«Kleines Wunder»: Thomas Gottschalk bleibt krebsfrei
Thomas Gottschalk kann aufatmen: Der Entertainer gilt nach seiner neuesten Untersuchung als krebsfrei und zeigt sich «heilfroh». Doch die Angst bleibt.

Das Wichtigste in Kürze
- Thomas Gottschalk zeigt sich nach seiner neuesten Untersuchung erleichtert.
- Beim Entertainer konnten zuletzt keine Krebszellen mehr nachgewiesen werden.
- Jetzt will sich der 76-Jährige mit Ehefrau Karina «wieder auf die schönen Dinge» des Lebens fokussieren.
Was, wenn der Krebs wieder streut? Es ist eine Frage, die Thomas Gottschalk (76) seit Monaten beschäftigt. Eine erneute Kontrolle gab nun aber Entwarnung: Beim Entertainer sind weiterhin keine Krebszellen nachweisbar.
Ehefrau Karina (64) zeigt sich erleichtert – auch, weil die Zeichen anfangs nicht gut standen.
«Es ist wirklich ein kleines Wunder», sagt sie zur «Bild». «Direkt nach der Diagnose war die Prognose auf Heilung ganz schlecht. Der Professor von Thomas machte uns keine grossen Hoffnungen. Und jetzt ist sein Körper tatsächlich komplett krebsfrei.»
Zwei Operationen, 33 Bestrahlungen
Hinter dem Paar liegt über ein Jahr voller Hoffen und Bangen. Als Karina bemerkt hatte, dass mit ihrem Mann etwas nicht stimmte, schickte sie Gottschalk im Juli 2025 zum Arzt. Dort folgte die Schockdiagnose: epitheloides Angiosarkom.

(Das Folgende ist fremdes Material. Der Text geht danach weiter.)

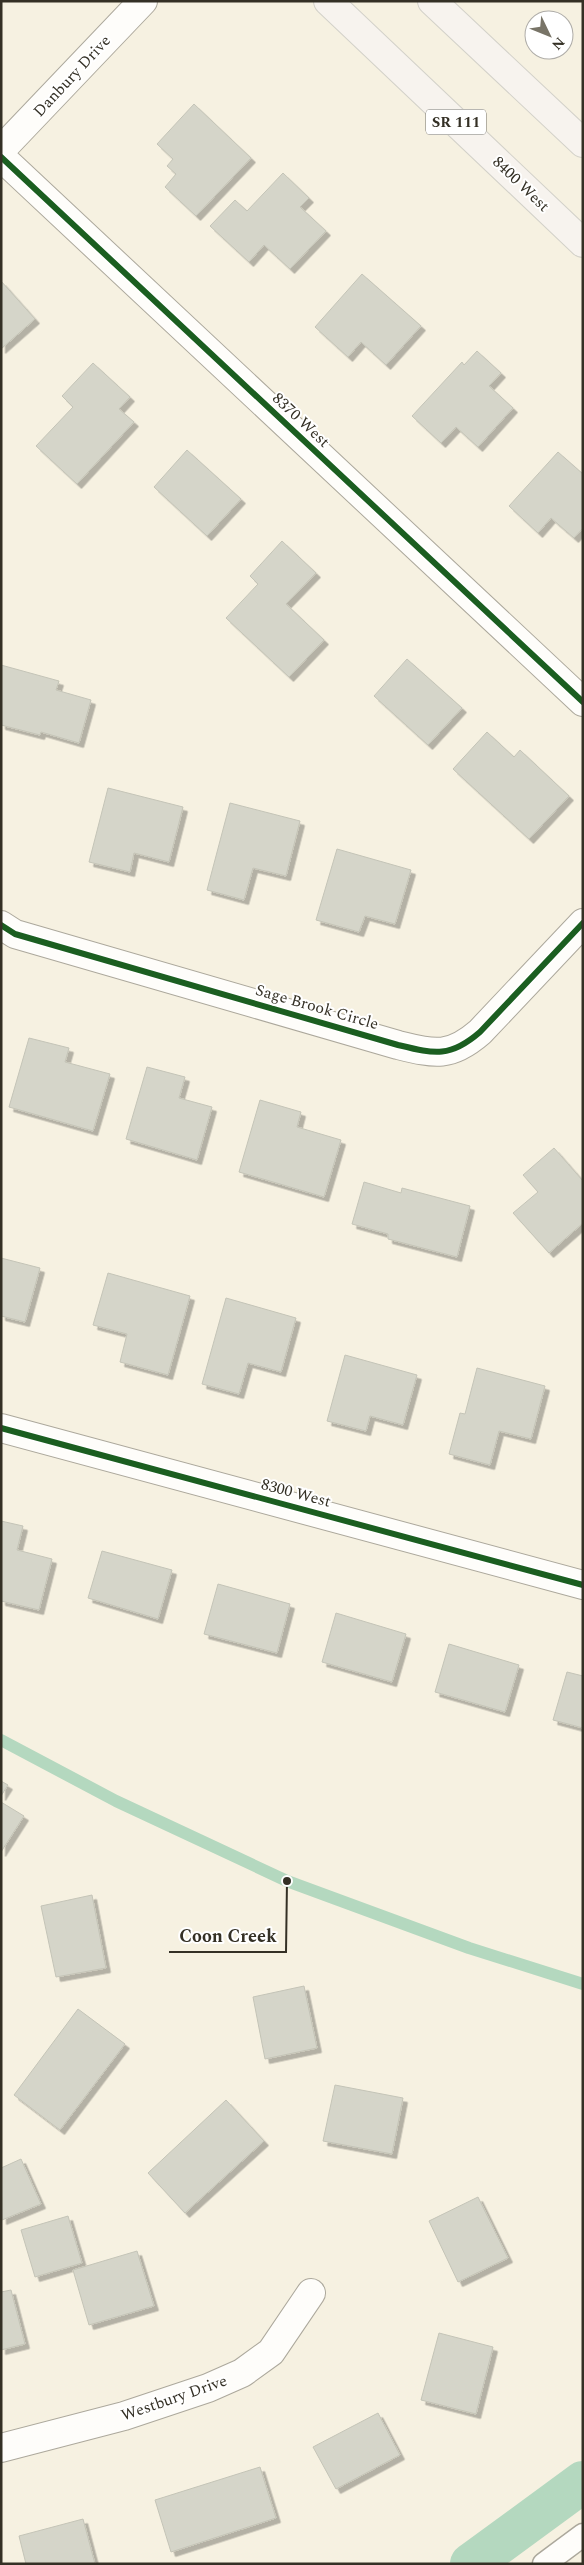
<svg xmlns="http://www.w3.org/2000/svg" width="584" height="2565" viewBox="0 0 584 2565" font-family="Spectral,serif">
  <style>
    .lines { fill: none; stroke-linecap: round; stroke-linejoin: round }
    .stream { stroke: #b4d8bf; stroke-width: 12 }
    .canal { stroke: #b4d8bf; stroke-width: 42 }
    .building { fill: #d5d5c9; stroke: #c4c4b7; filter: url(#shadow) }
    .lane-casing { stroke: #aca89c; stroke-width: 25 }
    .street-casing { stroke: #aca89c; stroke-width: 30 }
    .primary-casing { stroke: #d3d1c9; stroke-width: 30 }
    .lane { stroke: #fefdfa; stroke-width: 22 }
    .street { stroke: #fefdfa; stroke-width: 28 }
    .primary { stroke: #f7f3ee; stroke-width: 28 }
    .cycleway-casing { stroke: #fff; stroke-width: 9 }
    .cycleway { stroke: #1b5e20; stroke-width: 6 }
    .labels { text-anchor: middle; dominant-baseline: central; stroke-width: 4; stroke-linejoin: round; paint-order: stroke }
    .shield { fill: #fff; stroke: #716e66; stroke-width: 1 }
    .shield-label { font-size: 15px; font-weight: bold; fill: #343025 }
    .street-label { font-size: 16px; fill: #343025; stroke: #fff }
    .leader { fill: none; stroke: #343025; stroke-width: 2 }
    .callout-dot { fill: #343025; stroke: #fff; stroke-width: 2 }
    .callout-label { font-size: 18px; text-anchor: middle; font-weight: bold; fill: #343025; stroke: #fff; stroke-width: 4; stroke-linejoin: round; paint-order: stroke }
  </style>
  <defs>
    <filter id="shadow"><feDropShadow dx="4.5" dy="4.5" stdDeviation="0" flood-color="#0004"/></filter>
  </defs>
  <rect width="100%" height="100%" fill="#f6f1e1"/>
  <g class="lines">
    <path class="stream" d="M 1,1740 L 116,1801 L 287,1881 L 469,1948 L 583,1984"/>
    <path class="canal" d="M 471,2564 L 583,2482"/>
  </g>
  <path class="building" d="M 194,104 L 251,158 L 196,216 L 165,187 L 176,174 L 167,166 L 173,159 L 157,144 Z
    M 283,173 L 309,198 L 300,207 L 326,231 L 290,269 L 264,245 L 249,262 L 210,226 L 235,200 L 247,211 Z
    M 362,274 L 421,326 L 386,365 L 361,342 L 348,357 L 315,327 Z
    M 1,281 L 35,319 L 1,349 Z
    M 477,351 L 501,373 L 489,386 L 513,408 L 478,447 L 456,427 L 441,443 L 412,416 L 462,362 L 464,365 Z
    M 93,363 L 130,397 L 119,409 L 134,422 L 77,484 L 36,446 L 73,407 L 62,396 Z
    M 187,450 L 241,499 L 207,536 L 154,487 Z
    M 558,452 L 583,474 L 583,528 L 574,538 L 551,518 L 538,533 L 509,506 Z
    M 282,541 L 316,573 L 286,604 L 324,640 L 289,677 L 226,618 L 258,584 L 250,576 Z
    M 407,659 L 462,708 L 428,745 L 374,696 Z
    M 1,665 L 59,681 L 56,690 L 91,700 L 79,743 L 41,732 L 40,735 L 1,725 Z
    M 487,732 L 514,757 L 520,750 L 569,796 L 529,839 L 453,769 Z
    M 108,788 L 183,807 L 169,862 L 134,853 L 130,872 L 89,862 Z
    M 230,803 L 300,821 L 286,876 L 253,868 L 244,900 L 207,890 Z
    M 337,849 L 411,870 L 395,924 L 365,916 L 359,932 L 316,920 Z
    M 29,1038 L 69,1048 L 65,1062 L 110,1074 L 93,1131 L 9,1107 Z
    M 147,1067 L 185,1077 L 179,1098 L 212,1107 L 197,1160 L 126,1139 Z
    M 260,1100 L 301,1112 L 297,1127 L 341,1140 L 324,1197 L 239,1172 Z
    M 554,1148 L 583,1181 L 583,1223 L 549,1253 L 513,1213 L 538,1192 L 523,1175 Z
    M 364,1182 L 401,1193 L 402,1188 L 470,1206 L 457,1257 L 388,1239 L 388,1234 L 352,1224 Z
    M 1,1258 L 40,1268 L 25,1322 L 1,1316 Z
    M 108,1273 L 190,1296 L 168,1375 L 120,1362 L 127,1334 L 93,1325 Z
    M 226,1298 L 296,1318 L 281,1372 L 248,1363 L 239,1394 L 202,1384 Z
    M 345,1355 L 417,1375 L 403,1425 L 370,1416 L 366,1431 L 327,1421 Z
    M 477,1368 L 545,1386 L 531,1439 L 499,1431 L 490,1465 L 449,1454 L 460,1413 L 465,1414 Z
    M 1,1521 L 23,1526 L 17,1550 L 52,1559 L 39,1610 L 1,1601 Z
    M 102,1551 L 172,1570 L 158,1619 L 88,1598 Z
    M 218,1584 L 290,1604 L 277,1653 L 204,1634 Z
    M 336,1613 L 406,1634 L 392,1682 L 322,1662 Z
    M 449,1644 L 519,1665 L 505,1712 L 435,1692 Z
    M 567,1672 L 583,1676 L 583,1728 L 553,1720 Z
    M 1,1781 L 8,1785 L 1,1796 Z
    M 1,1802 L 24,1816 L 1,1852 Z
    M 92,1895 L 106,1968 L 56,1977 L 41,1906 Z
    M 304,1986 L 317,2048 L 265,2059 L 253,1997 Z
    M 78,2009 L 125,2044 L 60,2130 L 14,2095 Z
    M 335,2085 L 403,2098 L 392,2154 L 323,2141 Z
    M 226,2100 L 264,2141 L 185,2213 L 148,2173 Z
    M 21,2159 L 41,2204 L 2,2220 L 1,2168 Z
    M 478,2197 L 508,2258 L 458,2282 L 429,2221 Z
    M 68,2216 L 82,2263 L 35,2277 L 21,2230 Z
    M 137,2251 L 154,2306 L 89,2325 L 73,2270 Z
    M 11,2290 L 25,2344 L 1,2350 L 1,2292 Z
    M 439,2333 L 493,2347 L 476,2414 L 421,2400 Z
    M 378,2413 L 400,2455 L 336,2489 L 313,2447 Z
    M 260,2467 L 276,2518 L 171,2552 L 155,2500 Z
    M 83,2519 L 95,2564 L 26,2564 L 19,2536 Z"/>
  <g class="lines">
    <defs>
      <path id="lane" d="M 544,2564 L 583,2535"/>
      <path id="street" d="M 1,150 L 143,1
        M 1,157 L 583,702
        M 1,925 L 15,934 L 398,1045 C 435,1054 450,1058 480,1032 L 583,923
        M 1,1428 L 583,1585
        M 1,2448 L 124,2416 L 208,2388 L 242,2373 L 271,2352 L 311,2293"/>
      <path id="primary" d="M 328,1 L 583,243
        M 432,1 L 583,143"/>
    </defs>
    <use href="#lane" class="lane-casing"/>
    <use href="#street" class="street-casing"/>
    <use href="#primary" class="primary-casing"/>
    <use href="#lane" class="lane"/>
    <use href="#street" class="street"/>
    <use href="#primary" class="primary"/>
    <defs>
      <path id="cycleway" d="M 1,157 L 583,702
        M 1,925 L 15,934 L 398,1045 C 435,1054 450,1058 480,1032 L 583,923
        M 1,1428 L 583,1585"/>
    </defs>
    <use href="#cycleway" class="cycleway-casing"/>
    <use href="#cycleway" class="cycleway"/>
  </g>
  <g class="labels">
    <rect class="shield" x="426" y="109.5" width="60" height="25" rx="4"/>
    <g class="shield-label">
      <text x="456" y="122">SR 111</text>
    </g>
    <g class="street-label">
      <text transform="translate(72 76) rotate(-47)">Danbury Drive</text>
      <text transform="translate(521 184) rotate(44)">8400 West</text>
      <text transform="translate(301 420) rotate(43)">8370 West</text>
      <text transform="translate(317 1007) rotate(16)">Sage Brook Circle</text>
      <text transform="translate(296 1493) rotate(15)">8300 West</text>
      <text transform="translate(174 2398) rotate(-19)">Westbury Drive</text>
    </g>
  </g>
  <path class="leader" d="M287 1881L286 1952H169"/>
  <circle class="callout-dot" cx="287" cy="1881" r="5"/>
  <g class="callout-label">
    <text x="228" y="1942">Coon Creek</text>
  </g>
  <rect width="584" height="2565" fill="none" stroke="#343025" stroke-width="5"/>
  <g transform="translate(549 35) rotate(133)"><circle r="24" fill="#ffffff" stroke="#aeaca8"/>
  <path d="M0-4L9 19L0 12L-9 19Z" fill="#787467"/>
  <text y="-8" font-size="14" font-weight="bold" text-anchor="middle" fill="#343025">N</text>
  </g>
</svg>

Der seltene und besonders aggressive Tumor hatte das Weichgewebe um den Bereich der Blase befallen. Nach zwei intensiven Operationen und 33 Bestrahlungen machte der frühere «Wetten, dass?..»-Moderator im November 2025 seine Krebsdiagnose öffentlich.
Wie es um Gottschalks Zukunft steht, wusste zu diesem Zeitpunkt niemand. Der Entertainer zog sich zurück. Statt Kameras und roten Teppichen widmete sich der 76-Jährige voll und ganz seiner Genesung – unter anderem mit therapeutischen Krebsimpfungen.
Thomas Gottschalk ist «heilfroh»
Erstes Aufatmen gab es dann im Juli dieses Jahres. Die Ergebnisse einer sogenannten Positronen-Emissions-Tomographie zeigten: Bei Gottschalk sind keine Krebszellen mehr vorhanden. Durch das Verfahren können weitere Tumorherde oder Metastasen gefunden und die Ausbreitung der Krankheit beurteilt werden.

Vergangene Woche folgte nun die zweite Untersuchung. Trotz der vorerst positiven Neuigkeiten schwingen beim Entertainer die Sorgen noch immer mit.
«Man geht da mit einem Zittern hin, weil ich natürlich Angst hatte vor dem Ergebnis. Jetzt bin ich heilfroh», erklärt Gottschalk erleichtert. Der freudige Grund: Erneut sind keine Krebszellen in seinem Körper nachweisbar.
Nach der schweren Phase will sich das Paar «wieder auf die schönen Dinge» des Lebens fokussieren. Doch Thomas Gottschalk betont, dass er noch nicht ganz der Alte sei: «Ich fühle mich noch nicht ganz so, wie ich es gerne hätte und wie es einem 76-jährigen Mann angemessen ist. Aber es wird jede Woche ein bisschen besser.»